= Tim Briggs (surgeon) =

British surgeon

Professor Timothy William Roy Briggs, (born December 1957) is an orthopaedic surgeon at the Royal National Orthopaedic Hospital NHS Trust (RNOH), chairman of the Federation of Specialist Hospitals, Chair of the Veterans Covenant Healthcare Alliance and a former president of the British Orthopaedic Association.

==Early life==
Tim Briggs was born in December 1957. He qualified at the Royal London Hospital in 1982.

==Career==
Briggs was appointed a consultant orthopaedic surgeon at the Royal National Orthopaedic Hospital in 1992. He was medical director at the RNOH for 15 years.
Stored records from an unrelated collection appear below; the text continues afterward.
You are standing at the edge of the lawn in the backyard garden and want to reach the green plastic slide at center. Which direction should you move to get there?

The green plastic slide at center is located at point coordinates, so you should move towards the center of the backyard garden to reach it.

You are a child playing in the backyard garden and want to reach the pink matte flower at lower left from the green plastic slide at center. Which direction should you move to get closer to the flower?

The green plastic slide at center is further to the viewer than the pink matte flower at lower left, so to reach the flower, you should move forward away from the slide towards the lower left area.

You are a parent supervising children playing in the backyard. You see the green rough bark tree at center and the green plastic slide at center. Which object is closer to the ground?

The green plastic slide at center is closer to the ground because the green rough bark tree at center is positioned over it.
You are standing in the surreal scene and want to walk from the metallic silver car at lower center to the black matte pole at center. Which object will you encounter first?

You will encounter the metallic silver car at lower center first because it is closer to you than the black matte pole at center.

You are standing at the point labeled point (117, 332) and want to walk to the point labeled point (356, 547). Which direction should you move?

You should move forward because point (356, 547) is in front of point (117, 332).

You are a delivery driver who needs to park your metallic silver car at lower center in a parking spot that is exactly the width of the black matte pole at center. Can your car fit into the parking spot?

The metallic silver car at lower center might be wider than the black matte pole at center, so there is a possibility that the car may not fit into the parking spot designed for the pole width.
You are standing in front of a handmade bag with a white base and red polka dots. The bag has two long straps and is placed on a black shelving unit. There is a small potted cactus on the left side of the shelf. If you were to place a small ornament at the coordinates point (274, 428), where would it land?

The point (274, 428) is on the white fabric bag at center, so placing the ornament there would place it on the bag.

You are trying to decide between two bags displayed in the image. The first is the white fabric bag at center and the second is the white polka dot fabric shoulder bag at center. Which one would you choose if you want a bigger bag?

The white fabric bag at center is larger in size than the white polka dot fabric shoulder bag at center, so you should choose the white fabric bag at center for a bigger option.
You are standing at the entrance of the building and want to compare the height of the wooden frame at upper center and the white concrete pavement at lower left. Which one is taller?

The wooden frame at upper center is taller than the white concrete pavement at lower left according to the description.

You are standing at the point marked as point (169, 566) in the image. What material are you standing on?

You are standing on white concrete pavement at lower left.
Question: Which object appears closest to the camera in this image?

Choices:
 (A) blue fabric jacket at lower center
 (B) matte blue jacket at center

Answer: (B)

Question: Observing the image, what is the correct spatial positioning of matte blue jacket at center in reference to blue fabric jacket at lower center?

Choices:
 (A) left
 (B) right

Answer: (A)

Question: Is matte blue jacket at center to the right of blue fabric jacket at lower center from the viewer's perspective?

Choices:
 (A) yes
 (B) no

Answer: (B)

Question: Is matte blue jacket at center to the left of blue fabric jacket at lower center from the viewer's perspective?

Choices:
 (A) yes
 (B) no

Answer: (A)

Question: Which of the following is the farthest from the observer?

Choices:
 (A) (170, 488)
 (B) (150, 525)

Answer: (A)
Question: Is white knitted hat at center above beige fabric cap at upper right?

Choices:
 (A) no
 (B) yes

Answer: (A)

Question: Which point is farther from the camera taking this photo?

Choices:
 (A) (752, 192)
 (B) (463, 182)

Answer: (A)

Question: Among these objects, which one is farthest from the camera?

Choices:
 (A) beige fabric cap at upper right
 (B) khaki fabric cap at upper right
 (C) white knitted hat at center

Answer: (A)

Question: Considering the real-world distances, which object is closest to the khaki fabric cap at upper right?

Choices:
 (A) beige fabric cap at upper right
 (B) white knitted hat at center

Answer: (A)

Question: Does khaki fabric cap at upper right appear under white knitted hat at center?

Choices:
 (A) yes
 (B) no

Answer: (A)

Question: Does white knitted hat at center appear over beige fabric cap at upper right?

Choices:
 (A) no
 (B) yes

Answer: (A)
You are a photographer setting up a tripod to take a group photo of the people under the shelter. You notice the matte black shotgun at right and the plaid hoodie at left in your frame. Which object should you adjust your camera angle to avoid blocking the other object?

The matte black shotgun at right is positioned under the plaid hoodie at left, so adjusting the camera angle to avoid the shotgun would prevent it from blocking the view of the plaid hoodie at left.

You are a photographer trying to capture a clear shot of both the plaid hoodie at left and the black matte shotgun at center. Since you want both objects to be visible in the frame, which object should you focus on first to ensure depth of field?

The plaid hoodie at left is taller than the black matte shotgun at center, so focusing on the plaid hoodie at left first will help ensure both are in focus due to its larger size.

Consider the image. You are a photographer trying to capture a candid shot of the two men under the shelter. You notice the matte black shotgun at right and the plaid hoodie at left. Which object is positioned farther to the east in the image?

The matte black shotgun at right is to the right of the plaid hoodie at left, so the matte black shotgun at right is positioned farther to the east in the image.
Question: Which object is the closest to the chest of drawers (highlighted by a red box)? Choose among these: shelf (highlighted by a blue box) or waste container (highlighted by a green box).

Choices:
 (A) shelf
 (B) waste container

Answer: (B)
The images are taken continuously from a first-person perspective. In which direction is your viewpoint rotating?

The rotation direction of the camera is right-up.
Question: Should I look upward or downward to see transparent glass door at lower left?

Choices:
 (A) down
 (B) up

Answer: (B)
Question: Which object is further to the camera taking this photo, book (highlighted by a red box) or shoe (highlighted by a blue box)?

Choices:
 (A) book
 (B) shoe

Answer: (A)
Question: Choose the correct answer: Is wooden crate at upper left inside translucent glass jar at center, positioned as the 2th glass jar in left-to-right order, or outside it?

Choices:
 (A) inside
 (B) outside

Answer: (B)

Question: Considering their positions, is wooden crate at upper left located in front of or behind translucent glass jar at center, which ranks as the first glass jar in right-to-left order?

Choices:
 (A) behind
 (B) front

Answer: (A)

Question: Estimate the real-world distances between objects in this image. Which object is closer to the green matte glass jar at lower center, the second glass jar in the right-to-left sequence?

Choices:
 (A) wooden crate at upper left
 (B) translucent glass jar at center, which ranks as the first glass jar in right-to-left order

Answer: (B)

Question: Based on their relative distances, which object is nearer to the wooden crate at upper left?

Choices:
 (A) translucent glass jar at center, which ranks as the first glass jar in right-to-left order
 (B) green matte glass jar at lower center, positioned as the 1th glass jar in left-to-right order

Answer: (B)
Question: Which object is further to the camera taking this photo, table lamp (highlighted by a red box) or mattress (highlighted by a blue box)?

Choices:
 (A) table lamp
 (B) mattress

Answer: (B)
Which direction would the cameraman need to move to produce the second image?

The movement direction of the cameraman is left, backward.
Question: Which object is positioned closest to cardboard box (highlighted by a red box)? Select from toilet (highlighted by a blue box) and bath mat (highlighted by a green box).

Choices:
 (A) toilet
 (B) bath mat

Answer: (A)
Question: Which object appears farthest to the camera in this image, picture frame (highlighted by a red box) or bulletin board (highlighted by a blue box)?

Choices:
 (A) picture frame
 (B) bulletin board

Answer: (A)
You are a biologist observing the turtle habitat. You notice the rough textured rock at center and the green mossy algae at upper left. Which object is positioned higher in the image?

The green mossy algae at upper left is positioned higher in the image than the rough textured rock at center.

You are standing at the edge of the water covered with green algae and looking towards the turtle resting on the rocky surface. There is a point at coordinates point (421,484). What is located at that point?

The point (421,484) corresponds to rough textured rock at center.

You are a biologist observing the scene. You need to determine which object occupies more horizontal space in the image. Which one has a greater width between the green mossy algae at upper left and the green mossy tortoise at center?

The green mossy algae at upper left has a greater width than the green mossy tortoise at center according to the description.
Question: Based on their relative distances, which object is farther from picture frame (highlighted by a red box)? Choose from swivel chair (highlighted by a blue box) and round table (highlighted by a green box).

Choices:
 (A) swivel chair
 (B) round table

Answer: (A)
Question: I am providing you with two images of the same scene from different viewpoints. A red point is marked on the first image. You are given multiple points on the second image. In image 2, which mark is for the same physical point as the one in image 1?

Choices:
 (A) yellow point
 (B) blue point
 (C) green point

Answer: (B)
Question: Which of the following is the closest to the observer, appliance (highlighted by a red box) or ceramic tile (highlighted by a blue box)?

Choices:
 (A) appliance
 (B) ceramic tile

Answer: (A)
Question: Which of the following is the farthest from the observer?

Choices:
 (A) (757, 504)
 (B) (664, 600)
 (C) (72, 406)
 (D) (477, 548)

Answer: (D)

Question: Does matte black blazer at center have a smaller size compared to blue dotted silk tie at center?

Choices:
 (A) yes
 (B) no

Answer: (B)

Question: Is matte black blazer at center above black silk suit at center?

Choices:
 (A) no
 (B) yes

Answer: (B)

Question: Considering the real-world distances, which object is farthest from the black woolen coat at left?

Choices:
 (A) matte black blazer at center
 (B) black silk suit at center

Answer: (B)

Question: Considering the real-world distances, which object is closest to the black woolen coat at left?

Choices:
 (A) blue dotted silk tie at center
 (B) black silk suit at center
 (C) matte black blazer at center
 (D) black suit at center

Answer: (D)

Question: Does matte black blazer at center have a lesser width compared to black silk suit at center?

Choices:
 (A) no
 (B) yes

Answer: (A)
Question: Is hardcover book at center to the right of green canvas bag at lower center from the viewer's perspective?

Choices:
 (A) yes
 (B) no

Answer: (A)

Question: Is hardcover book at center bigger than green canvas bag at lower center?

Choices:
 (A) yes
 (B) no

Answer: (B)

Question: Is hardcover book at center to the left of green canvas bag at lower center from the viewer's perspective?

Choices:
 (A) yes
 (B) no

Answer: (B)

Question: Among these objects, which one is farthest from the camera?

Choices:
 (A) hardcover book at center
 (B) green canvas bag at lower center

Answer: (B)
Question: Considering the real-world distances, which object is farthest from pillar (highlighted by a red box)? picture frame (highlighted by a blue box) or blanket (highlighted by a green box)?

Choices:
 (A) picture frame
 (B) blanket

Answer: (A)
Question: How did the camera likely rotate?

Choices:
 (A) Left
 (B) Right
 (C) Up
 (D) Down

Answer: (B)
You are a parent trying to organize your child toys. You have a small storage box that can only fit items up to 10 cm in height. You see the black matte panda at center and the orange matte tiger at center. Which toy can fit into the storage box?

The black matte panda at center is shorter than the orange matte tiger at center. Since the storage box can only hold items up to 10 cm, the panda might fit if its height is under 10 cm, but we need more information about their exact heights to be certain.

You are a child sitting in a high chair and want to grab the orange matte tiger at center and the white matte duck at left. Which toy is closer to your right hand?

He is chairman of the Federation of Specialist Hospitals and a former president of the British Orthopaedic Association.

He was appointed National Director for Clinical Quality and Efficiency by Jeremy Hunt in October 2015. When appointed he said that surgical patients were at risk of infections because beds were not “ring-fenced” for those undergoing the same types of procedures. There was a 25-fold variation in infection rates for the same procedure in different hospitals. He had visited 211 hospitals and seen unwanted variation in practice. He thought that some consultants carrying out too few procedures to become sufficiently skilled, and in some places junior staff were given too much responsibility. His report on hip replacement concluded that at least 35 operations a year were needed before a surgeon could produce acceptable results. He produced tables showing the data both for hospitals and for individual surgeons and this had striking effects. The number of infections and failed operations fell, as did the cost of follow-up surgery and litigation. His "Getting it Right First Time" (GIRFT) expanded into 40 medical and surgical specialities. Jeremy Hunt attributes this to the "unusual combination of competitiveness and altruism that is innate to most doctors".

Briggs served as the training programme director for the Royal National Orthopaedic Hospital registrar (resident) training programme for over 20 years, supporting and leading the training of hundreds of trauma and orthopaedic surgeons during this time.